France to urge EU to tighten passport checks

BRUSSELS (Reuters) – France wants the EU to tighten rules on passport checks on EU citizens entering and leaving the Schengen free-travel zone in the wake of the attacks in Paris, to make it harder for European jihadists to return from Syria unnoticed.

The proposal, seen by Reuters on Thursday, is among several to be presented by France to a crisis meeting of EU interior ministers on Friday. It reflects impatience with progress since EU leaders agreed in February after the attack on the French magazine Charlie Hebdo that the passports of all EU travelers routinely be checked against criminal and security databases.

At that time, leaders resisted French calls for a change to the rules of the 26-nation Schengen zone but called for existing rules to be applied to ensure “systematic” checks.
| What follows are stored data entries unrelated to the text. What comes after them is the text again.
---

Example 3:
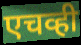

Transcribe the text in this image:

एचव्ही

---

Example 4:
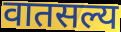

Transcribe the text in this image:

वातसल्य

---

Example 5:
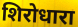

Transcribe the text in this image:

शिरोधाराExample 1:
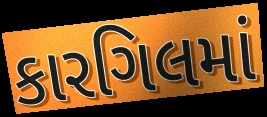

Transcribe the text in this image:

કારગિલમાં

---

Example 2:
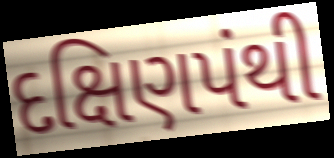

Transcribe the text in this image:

દક્ષિણપંથી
France is again urging a “revision” of the rules of an area that has come under huge strain this year, as governments have reimposed a variety of national frontier controls in response to the arrival of a million migrants across their shared Mediterranean border as well as militant attacks.
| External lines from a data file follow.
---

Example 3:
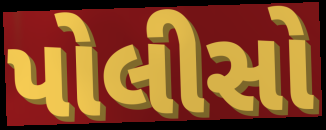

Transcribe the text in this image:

પોલીસો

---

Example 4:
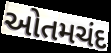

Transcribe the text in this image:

ઓતમચંદ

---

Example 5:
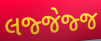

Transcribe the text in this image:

લજ્જેજ્જ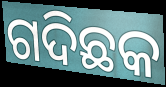
ଗଦିଛକ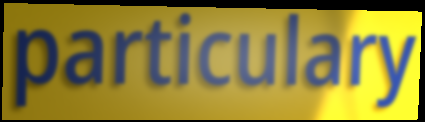
particulary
“It is necessary, in particular to address the security issues which the Paris attacks have again highlighted, that we adopt effective, secure and urgent measures to better control our external borders,” the French document said.

In common with a package of measures being prepared by the EU executive commission, France will also call for the rapid adoption of an EU database of airline passengers – long stalled in the European Parliament due to privacy concerns – and much tighter gun control across the bloc.

Some of the French proposals go further than those now under discussion, however, including that passenger data – known as PNR – be collected for flights within the EU as well as flights between the EU and third countries as is currently proposed.

GUN CONTROL

Paris wants an EU-wide tagging and tracking system for guns that would also apply to the likes of starting pistols, stricter control of Internet sales of weapons and a ban on Internet plans for making guns on 3-D printers. It also wants more cooperation from West Balkan states, the source of many illegal guns in the EU.

France’s losses at the hands of French and Belgian Islamic State fighters returned from Syria give its calls added weight, following the deaths of 129 people in Paris on Friday.

At present, border guards often make only visual checks on EU passports when EU citizens enter or leave the 26-nation Schengen Area, which includes most of the European Union.

Typically, EU passports are only run through databases of wanted criminals or counter-terrorism agencies’ watchlists when guards have specific suspicions – although this year France imposed records checks on all EU travelers arriving from Turkey due to fears of jihadists returning from Syria.

France is a vocal critic of the failure by Greece and Italy to check and document hundreds of thousands of refugees and others arriving across the Mediterranean, many of whom subsequently moved across the Schengen zone’s open borders, provoking a round of nationalist reactions that have jeopardized the system.

EU officials and European diplomats played down a suggestion on Wednesday from Dutch politicians that the Netherlands could be part of a plan for a smaller zone of passport-free movement, including Germany and other Benelux states, and that controls might be stepped up for people arriving from further afield.

Such discussions, however, reflect growing concern that the migration and security problems are undermining the free movement that many see as one of the Union’s key achievements.